Die feierliche Zeremonie in der Werkshalle neben dem noch kalten Tunnelofen geriet auch für die gestandenen Männer zum emotionalen Ereignis. Tim Steenvoorden, Vorstand RHI-Magnesita Deutschland, nannte das Anzünden eines neuen Ofens ein seltenes Ereignis für den Konzern und für den Standort Mainzlar das Schlüsselereignis.
Schneider gab einen Kurzabriss der Firmengeschichte von 1907 bis 2018. Seitdem ist das frühere Didier-Werk ein Bestandteil von RHI-Magnesita. Der Tunnelofen eins, Baujahr 1958, wurde in den zurückliegenden Monaten innen neu ausgemauert, die Hülle ist aus Stahl, und zeitgleich modernisiert.
»Große Flexibilität«, auch der Politik, ist nach den Worten des Werksleiters Garant, um die Feuerfestindustrie in Deutschland zu sichern und wie jetzt in Mainzlar deren Produktion weiter auszubauen.

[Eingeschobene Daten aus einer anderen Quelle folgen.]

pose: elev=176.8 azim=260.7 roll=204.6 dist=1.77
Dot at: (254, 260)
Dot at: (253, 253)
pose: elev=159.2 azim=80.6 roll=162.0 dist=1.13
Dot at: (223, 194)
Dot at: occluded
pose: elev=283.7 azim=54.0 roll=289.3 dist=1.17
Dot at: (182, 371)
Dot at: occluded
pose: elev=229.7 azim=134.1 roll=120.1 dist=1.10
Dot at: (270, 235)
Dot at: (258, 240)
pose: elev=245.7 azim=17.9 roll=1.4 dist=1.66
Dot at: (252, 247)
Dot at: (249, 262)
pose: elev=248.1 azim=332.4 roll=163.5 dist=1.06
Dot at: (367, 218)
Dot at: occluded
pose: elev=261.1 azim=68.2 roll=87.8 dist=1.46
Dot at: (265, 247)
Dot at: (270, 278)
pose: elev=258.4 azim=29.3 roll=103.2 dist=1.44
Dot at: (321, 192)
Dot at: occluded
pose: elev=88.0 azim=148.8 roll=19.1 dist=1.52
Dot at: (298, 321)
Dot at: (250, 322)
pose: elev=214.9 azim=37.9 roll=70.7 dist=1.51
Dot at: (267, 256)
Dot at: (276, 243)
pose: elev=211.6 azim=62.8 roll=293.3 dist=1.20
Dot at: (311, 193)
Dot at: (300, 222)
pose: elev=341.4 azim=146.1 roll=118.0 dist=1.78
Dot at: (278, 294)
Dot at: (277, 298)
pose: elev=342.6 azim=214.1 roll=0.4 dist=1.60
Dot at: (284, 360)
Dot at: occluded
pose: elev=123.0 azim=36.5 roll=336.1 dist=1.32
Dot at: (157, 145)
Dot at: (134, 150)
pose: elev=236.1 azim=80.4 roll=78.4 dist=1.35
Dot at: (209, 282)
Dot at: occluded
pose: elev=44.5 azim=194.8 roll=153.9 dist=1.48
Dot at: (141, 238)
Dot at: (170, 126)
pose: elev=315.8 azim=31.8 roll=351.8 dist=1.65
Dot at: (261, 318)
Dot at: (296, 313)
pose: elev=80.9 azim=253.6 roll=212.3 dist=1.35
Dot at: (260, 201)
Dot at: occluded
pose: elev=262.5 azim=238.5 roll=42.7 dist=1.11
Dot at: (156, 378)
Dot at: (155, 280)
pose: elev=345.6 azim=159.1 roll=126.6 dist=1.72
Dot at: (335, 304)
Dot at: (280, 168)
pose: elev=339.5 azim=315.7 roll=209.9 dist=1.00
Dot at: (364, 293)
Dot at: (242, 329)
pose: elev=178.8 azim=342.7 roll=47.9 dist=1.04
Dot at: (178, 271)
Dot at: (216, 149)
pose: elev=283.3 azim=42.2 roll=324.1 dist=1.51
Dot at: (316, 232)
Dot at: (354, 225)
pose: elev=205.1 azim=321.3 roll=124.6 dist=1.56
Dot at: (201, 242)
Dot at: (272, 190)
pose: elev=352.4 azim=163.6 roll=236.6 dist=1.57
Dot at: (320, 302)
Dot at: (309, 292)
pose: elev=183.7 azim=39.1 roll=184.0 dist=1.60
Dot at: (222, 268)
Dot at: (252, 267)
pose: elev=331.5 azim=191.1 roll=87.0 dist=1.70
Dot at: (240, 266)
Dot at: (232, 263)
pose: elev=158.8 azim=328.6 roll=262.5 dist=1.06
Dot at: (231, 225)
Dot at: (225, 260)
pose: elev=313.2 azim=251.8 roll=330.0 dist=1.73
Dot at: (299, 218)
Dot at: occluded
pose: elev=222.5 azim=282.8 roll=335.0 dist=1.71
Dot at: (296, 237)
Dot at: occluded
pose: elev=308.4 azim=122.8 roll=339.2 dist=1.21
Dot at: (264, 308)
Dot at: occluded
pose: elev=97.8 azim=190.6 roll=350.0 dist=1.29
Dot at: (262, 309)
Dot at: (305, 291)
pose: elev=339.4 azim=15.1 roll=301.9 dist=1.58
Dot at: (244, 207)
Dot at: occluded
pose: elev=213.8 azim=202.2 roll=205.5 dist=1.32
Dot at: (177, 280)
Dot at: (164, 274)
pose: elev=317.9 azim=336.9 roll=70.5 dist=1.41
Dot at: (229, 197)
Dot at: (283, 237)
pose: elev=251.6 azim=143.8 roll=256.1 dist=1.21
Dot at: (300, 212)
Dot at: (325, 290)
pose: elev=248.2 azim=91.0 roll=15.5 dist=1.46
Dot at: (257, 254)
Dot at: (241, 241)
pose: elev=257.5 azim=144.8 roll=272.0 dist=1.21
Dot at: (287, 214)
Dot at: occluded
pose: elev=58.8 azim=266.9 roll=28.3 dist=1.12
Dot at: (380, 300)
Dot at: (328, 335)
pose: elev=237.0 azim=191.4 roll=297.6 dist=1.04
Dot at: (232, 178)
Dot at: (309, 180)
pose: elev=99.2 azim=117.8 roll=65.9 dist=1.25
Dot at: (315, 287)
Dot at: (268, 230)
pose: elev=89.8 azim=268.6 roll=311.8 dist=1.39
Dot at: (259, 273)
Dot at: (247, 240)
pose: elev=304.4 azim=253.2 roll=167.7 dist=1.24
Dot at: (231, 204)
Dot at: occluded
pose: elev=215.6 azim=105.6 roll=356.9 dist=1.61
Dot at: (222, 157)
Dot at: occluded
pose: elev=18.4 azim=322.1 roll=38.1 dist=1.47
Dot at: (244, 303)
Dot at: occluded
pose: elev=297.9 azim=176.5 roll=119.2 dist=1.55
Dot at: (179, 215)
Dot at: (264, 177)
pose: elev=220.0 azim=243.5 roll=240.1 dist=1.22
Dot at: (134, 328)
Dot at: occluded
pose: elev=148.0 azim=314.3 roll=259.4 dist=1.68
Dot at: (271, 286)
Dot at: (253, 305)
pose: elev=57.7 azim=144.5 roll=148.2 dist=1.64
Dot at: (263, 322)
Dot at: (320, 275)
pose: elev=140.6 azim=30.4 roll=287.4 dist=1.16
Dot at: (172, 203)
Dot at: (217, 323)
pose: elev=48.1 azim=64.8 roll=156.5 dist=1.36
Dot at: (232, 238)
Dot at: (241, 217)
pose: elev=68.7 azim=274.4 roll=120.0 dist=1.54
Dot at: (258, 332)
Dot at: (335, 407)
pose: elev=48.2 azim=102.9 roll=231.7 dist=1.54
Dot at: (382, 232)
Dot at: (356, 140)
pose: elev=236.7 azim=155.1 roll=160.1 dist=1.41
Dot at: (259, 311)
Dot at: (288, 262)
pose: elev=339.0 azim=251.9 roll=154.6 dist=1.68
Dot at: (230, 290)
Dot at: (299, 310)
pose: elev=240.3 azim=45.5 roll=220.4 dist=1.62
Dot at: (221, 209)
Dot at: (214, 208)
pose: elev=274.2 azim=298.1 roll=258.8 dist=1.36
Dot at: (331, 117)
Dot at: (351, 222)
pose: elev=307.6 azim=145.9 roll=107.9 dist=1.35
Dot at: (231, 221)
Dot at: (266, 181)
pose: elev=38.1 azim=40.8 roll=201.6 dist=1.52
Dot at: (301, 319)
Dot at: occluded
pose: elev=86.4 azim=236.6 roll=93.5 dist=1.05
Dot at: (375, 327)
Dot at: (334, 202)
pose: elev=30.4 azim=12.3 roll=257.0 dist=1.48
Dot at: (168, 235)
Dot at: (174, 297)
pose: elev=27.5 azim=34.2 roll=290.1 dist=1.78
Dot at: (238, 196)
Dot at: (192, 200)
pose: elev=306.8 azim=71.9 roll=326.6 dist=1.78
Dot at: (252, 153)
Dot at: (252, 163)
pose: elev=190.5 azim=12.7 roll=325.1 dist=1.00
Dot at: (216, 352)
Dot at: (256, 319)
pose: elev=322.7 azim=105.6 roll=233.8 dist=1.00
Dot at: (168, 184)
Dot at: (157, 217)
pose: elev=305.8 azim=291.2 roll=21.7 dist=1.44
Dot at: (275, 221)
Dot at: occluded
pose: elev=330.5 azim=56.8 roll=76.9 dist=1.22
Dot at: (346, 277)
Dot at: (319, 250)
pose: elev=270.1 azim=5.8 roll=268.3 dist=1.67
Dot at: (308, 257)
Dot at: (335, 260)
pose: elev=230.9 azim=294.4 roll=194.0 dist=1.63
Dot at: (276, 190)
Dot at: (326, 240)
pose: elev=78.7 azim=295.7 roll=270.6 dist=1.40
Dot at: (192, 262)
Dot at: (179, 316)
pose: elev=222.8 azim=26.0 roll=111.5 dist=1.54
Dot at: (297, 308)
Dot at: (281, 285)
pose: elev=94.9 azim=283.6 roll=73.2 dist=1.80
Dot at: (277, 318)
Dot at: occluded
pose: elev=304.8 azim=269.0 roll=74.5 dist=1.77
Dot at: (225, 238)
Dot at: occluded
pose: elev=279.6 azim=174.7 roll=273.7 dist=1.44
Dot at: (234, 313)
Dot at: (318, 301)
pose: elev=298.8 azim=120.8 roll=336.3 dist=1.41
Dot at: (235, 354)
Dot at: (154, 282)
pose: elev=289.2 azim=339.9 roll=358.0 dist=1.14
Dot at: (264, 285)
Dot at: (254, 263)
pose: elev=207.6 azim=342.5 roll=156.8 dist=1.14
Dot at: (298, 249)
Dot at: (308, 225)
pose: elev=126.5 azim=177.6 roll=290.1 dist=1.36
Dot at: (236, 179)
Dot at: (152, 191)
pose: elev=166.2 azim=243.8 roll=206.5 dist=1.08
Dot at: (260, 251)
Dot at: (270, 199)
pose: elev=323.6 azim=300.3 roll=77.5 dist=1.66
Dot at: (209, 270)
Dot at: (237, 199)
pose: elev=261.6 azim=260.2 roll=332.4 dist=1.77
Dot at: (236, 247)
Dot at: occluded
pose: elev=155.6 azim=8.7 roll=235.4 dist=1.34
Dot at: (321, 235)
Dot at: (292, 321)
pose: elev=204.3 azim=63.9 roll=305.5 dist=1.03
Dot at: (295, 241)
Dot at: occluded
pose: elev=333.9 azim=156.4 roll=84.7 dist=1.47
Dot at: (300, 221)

Der neue Tunnelofen hat 300 000 Euro gekostet. Insgesamt will RHI 7,2 Millionen Euro am Standort investieren. Auf der bisherigen Dolomit-Schiene können künftig ebenso die Produkte aus dem Magnesit-Rohmaterial gebrannt werden. Außerdem ist nun über der Brennzone eine Isolierschicht eingebaut worden, damit so wenig wie möglich Abluft entweichen kann. Schneider betonte: »Wir messen den Volumenstrom«. Die Umwelt werde nicht mit Abgasen belastet, und der Betrieb spare Energiekosten. »Das Geld nutzen wir lieber für die Fortbildung. Meine Mitarbeiter sind alle mündig.« Gesucht würden aktuell noch Fachkräfte in den Bereichen Elektro und Mechanik. Interessierte sollten sich bitte melden.
Das Werk läuft laut Werksleiter mit Grünstrom. Die zwei Öfen werden mit Gas betrieben und künftig auch mit LNG, verflüssigtem Erdgas. Auf dem Gelände werde dafür ein 48 Tonnen fassender Tank installiert.
Der Einstieg in die Wasserstoff-Gewinnung als Energiequelle, herzustellen über die Stromspeicher der hiesigen Windparks, sei geplant.
»Kleiner Beitrag des Landes«
Staatssekretär Deutschendorf fand es eine »spannende Geschichte«, dass ein Werk dessen Ende schon beschlossen war, nun erhalten und erweitert wird. Den »kleinen Beitrag des Landes Hessen« erwähnte er auch. Wirtschaftsminister Tarek Al-Wazir habe mit Bahnchef Berthold Huber direkt darüber verhandelt, dass die Bahn die Strecke an die Hessische Landesbahn (HLB) übergibt und der Güterverkehr für RHI wieder rollen kann. Mitte Juni würden die Gleisbauarbeiten beginnen. Für das zweite oder dritte Jahresquartal plane die HLB die Planungsleistungen für den Personenverkehr auf der gesamten Lumdatalbahn auszuschreiben.
Tim Steenvoorden dankte der Belegschaft, dem Betriebsrat und der Politik für die Zusammenarbeit.
Nächstes Jahr steht die große Herausforderung an, die Schneider genauer beschrieb. 50 Tonnen Jahrestonnage wie zu den besten Zeiten der »Schamott« seien angestrebt. Man wolle der drittgrößte Produktionsstandort von RHI werden.